MB: What's your take on media M&A activity in the first half of the year?
O'Connor: For the first half of the year we really hit the plateau in the private equity buyout boom, and the market has cooled substantially due to the challenges in credit markets. Private equity firms, which have been driving the buyout boom, have had trouble borrowing X amount of leverage to do their deals. So a lot of deals have been potentially put on hold, or they're potentially renegotiating price or putting in more equity to the business. The opposite side of that is that sellers have to get more comfortable with potentially lower multiples.
MB: What are projections for the second half of the year?
O'Connor: There are a lot of deals in the pipeline [and] you'll continue to see deals getting done. They may take longer to get done and there may be more negotiation, but there's a huge amount of money to be spent by private equity. But I also think strategic companies may have an advantage because they have cash on the balance sheet. They don't need to borrow; they just write a check.
MB: What's your advice for b-to-b media companies that want to put themselves up for sale in the current climate?
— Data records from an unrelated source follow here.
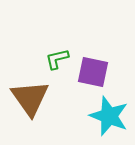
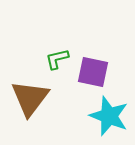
brown triangle: rotated 12 degrees clockwise
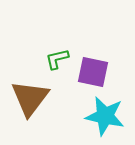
cyan star: moved 4 px left; rotated 9 degrees counterclockwise
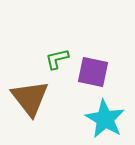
brown triangle: rotated 15 degrees counterclockwise
cyan star: moved 3 px down; rotated 18 degrees clockwise
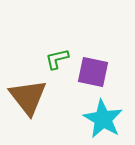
brown triangle: moved 2 px left, 1 px up
cyan star: moved 2 px left
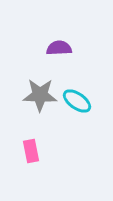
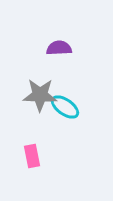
cyan ellipse: moved 12 px left, 6 px down
pink rectangle: moved 1 px right, 5 px down
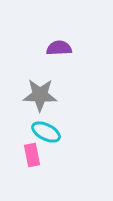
cyan ellipse: moved 19 px left, 25 px down; rotated 8 degrees counterclockwise
pink rectangle: moved 1 px up
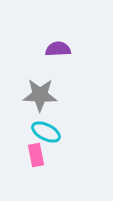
purple semicircle: moved 1 px left, 1 px down
pink rectangle: moved 4 px right
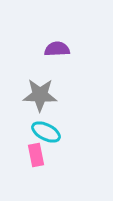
purple semicircle: moved 1 px left
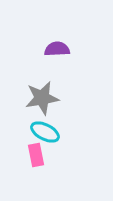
gray star: moved 2 px right, 3 px down; rotated 12 degrees counterclockwise
cyan ellipse: moved 1 px left
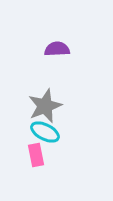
gray star: moved 3 px right, 8 px down; rotated 12 degrees counterclockwise
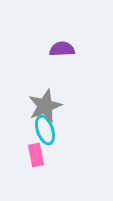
purple semicircle: moved 5 px right
cyan ellipse: moved 2 px up; rotated 44 degrees clockwise
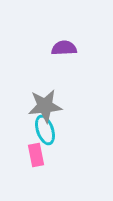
purple semicircle: moved 2 px right, 1 px up
gray star: rotated 16 degrees clockwise
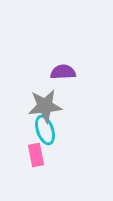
purple semicircle: moved 1 px left, 24 px down
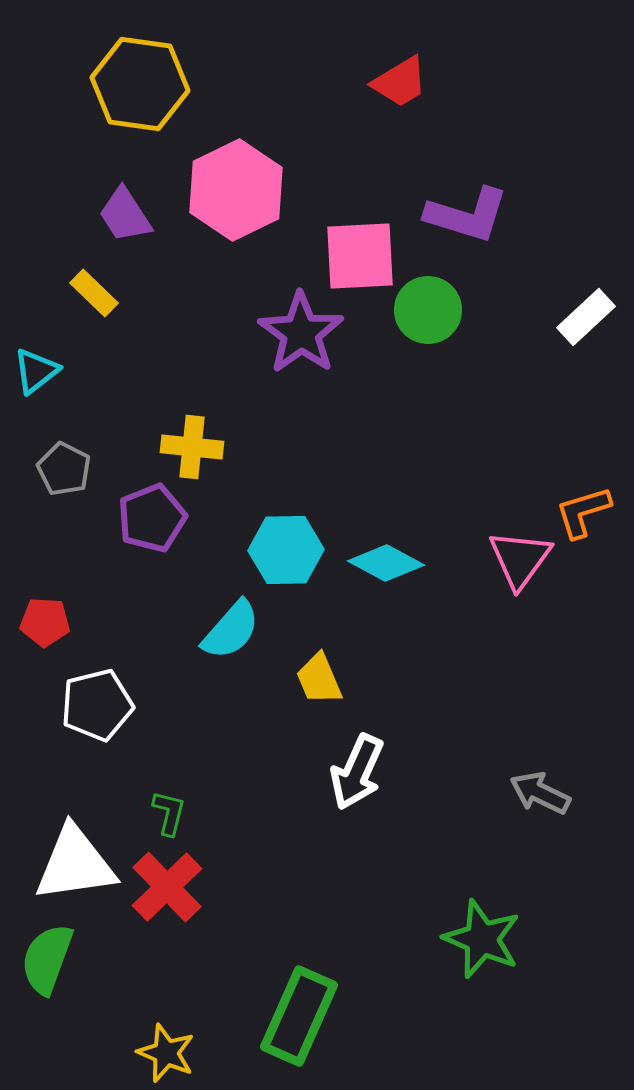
Ditto for companies that want to buy?
O'Connor: Sellers want to be cognizant of the changing credit market environment and what it's doing to valuations. They also need to quiz potential buyers on how confident they are on getting the leverage for the offer. For buyers who have been on the sidelines and want to get back in the game, valuations may come down from their historical highs but are still very good prices. If buyers don't overleverage and are prepared to put a lot of equity into the business, that's music to a seller's ears.
MB: Will private equity players continue to dominate the media M&A field?
O'Connor: For b-to-b media, you can't get away from private equity. But I think you're going to see semistrategic buyers—strategic executives backed by private dollars—do more tuck-in deals. A lot depends on the life cycle of private equity funds. If they're four or five years in, they're probably looking to get a liquidity event in the near term.
MB: Will online properties continue to get strong multiples or might they start to come down as the Web continues to penetrate business markets?
O'Connor: Online properties will continue to get very high multiples due to scalability and growth potential, which can eventually turn into cash flow. A lot of these properties are very early in their life cycles and have huge potential going forward. Online properties have better reach and better margins than other media.